▸ Description of the task:
Rewrite the lines in the entries below, switching every "Localização" to "Mapa" and leaving everything else unchanged.

[Extracted information]

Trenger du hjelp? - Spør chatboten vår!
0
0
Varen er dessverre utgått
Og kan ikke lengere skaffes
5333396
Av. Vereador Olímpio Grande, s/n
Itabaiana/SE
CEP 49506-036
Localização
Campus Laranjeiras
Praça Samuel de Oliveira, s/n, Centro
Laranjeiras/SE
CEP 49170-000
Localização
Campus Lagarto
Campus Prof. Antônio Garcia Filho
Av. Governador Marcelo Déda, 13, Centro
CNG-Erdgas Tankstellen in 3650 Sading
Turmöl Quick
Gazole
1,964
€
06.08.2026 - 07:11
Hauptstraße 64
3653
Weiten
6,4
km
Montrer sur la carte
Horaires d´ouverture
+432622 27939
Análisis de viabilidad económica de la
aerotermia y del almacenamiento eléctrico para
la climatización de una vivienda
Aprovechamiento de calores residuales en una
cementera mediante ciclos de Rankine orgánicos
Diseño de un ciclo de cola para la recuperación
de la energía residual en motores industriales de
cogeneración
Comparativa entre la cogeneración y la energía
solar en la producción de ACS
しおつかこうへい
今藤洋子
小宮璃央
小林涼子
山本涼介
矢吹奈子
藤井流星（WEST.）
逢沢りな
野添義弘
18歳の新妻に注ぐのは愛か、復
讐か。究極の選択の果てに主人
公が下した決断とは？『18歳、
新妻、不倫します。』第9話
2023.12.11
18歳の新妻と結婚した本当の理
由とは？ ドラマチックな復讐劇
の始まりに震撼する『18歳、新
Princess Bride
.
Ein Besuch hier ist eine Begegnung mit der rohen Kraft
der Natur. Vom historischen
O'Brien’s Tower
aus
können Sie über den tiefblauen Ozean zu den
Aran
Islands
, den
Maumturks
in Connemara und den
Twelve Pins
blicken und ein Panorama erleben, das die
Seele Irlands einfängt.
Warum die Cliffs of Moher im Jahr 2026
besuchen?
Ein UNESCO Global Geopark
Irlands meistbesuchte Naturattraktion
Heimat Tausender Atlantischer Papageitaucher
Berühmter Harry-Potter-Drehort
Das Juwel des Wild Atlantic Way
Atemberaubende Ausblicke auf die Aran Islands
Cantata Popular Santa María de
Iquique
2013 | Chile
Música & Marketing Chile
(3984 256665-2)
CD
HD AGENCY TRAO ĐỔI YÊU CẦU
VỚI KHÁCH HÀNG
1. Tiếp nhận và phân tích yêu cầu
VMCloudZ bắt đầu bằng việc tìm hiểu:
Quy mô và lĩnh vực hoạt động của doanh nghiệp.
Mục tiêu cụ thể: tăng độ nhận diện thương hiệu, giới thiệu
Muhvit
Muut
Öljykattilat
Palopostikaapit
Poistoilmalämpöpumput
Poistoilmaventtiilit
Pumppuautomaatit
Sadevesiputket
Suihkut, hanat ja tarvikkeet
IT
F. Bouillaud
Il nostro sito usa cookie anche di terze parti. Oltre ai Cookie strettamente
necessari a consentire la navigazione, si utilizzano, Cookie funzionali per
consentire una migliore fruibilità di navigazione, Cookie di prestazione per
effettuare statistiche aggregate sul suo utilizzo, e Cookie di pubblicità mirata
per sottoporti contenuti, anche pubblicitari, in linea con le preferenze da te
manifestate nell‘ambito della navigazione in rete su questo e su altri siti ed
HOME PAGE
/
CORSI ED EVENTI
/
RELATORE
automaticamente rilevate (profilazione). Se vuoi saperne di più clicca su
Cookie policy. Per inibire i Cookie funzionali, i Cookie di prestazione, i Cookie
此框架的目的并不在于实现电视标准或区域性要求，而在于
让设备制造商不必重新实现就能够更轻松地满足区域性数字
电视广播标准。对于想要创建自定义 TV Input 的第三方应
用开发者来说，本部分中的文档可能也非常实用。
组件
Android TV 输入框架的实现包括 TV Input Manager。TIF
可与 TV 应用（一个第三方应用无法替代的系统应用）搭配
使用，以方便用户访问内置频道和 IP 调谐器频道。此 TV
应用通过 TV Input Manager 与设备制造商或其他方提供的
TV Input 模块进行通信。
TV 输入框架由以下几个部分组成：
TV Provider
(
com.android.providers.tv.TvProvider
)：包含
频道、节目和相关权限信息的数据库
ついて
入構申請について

[/Extracted information]

▸ Answer to this exercise:
Trenger du hjelp? - Spør chatboten vår!
0
0
Varen er dessverre utgått
Og kan ikke lengere skaffes
5333396
Av. Vereador Olímpio Grande, s/n
Itabaiana/SE
CEP 49506-036
Mapa
Campus Laranjeiras
Praça Samuel de Oliveira, s/n, Centro
Laranjeiras/SE
CEP 49170-000
Mapa
Campus Lagarto
Campus Prof. Antônio Garcia Filho
Av. Governador Marcelo Déda, 13, Centro
CNG-Erdgas Tankstellen in 3650 Sading
Turmöl Quick
Gazole
1,964
€
06.08.2026 - 07:11
Hauptstraße 64
3653
Weiten
6,4
km
Montrer sur la carte
Horaires d´ouverture
+432622 27939
Análisis de viabilidad económica de la
aerotermia y del almacenamiento eléctrico para
la climatización de una vivienda
Aprovechamiento de calores residuales en una
cementera mediante ciclos de Rankine orgánicos
Diseño de un ciclo de cola para la recuperación
de la energía residual en motores industriales de
cogeneración
Comparativa entre la cogeneración y la energía
solar en la producción de ACS
しおつかこうへい
今藤洋子
小宮璃央
小林涼子
山本涼介
矢吹奈子
藤井流星（WEST.）
逢沢りな
野添義弘
18歳の新妻に注ぐのは愛か、復
讐か。究極の選択の果てに主人
公が下した決断とは？『18歳、
新妻、不倫します。』第9話
2023.12.11
18歳の新妻と結婚した本当の理
由とは？ ドラマチックな復讐劇
の始まりに震撼する『18歳、新
Princess Bride
.
Ein Besuch hier ist eine Begegnung mit der rohen Kraft
der Natur. Vom historischen
O'Brien’s Tower
aus
können Sie über den tiefblauen Ozean zu den
Aran
Islands
, den
Maumturks
in Connemara und den
Twelve Pins
blicken und ein Panorama erleben, das die
Seele Irlands einfängt.
Warum die Cliffs of Moher im Jahr 2026
besuchen?
Ein UNESCO Global Geopark
Irlands meistbesuchte Naturattraktion
Heimat Tausender Atlantischer Papageitaucher
Berühmter Harry-Potter-Drehort
Das Juwel des Wild Atlantic Way
Atemberaubende Ausblicke auf die Aran Islands
Cantata Popular Santa María de
Iquique
2013 | Chile
Música & Marketing Chile
(3984 256665-2)
CD
HD AGENCY TRAO ĐỔI YÊU CẦU
VỚI KHÁCH HÀNG
1. Tiếp nhận và phân tích yêu cầu
VMCloudZ bắt đầu bằng việc tìm hiểu:
Quy mô và lĩnh vực hoạt động của doanh nghiệp.
Mục tiêu cụ thể: tăng độ nhận diện thương hiệu, giới thiệu
Muhvit
Muut
Öljykattilat
Palopostikaapit
Poistoilmalämpöpumput
Poistoilmaventtiilit
Pumppuautomaatit
Sadevesiputket
Suihkut, hanat ja tarvikkeet
IT
F. Bouillaud
Il nostro sito usa cookie anche di terze parti. Oltre ai Cookie strettamente
necessari a consentire la navigazione, si utilizzano, Cookie funzionali per
consentire una migliore fruibilità di navigazione, Cookie di prestazione per
effettuare statistiche aggregate sul suo utilizzo, e Cookie di pubblicità mirata
per sottoporti contenuti, anche pubblicitari, in linea con le preferenze da te
manifestate nell‘ambito della navigazione in rete su questo e su altri siti ed
HOME PAGE
/
CORSI ED EVENTI
/
RELATORE
automaticamente rilevate (profilazione). Se vuoi saperne di più clicca su
Cookie policy. Per inibire i Cookie funzionali, i Cookie di prestazione, i Cookie
此框架的目的并不在于实现电视标准或区域性要求，而在于
让设备制造商不必重新实现就能够更轻松地满足区域性数字
电视广播标准。对于想要创建自定义 TV Input 的第三方应
用开发者来说，本部分中的文档可能也非常实用。
组件
Android TV 输入框架的实现包括 TV Input Manager。TIF
可与 TV 应用（一个第三方应用无法替代的系统应用）搭配
使用，以方便用户访问内置频道和 IP 调谐器频道。此 TV
应用通过 TV Input Manager 与设备制造商或其他方提供的
TV Input 模块进行通信。
TV 输入框架由以下几个部分组成：
TV Provider
(
com.android.providers.tv.TvProvider
)：包含
频道、节目和相关权限信息的数据库
ついて
入構申請について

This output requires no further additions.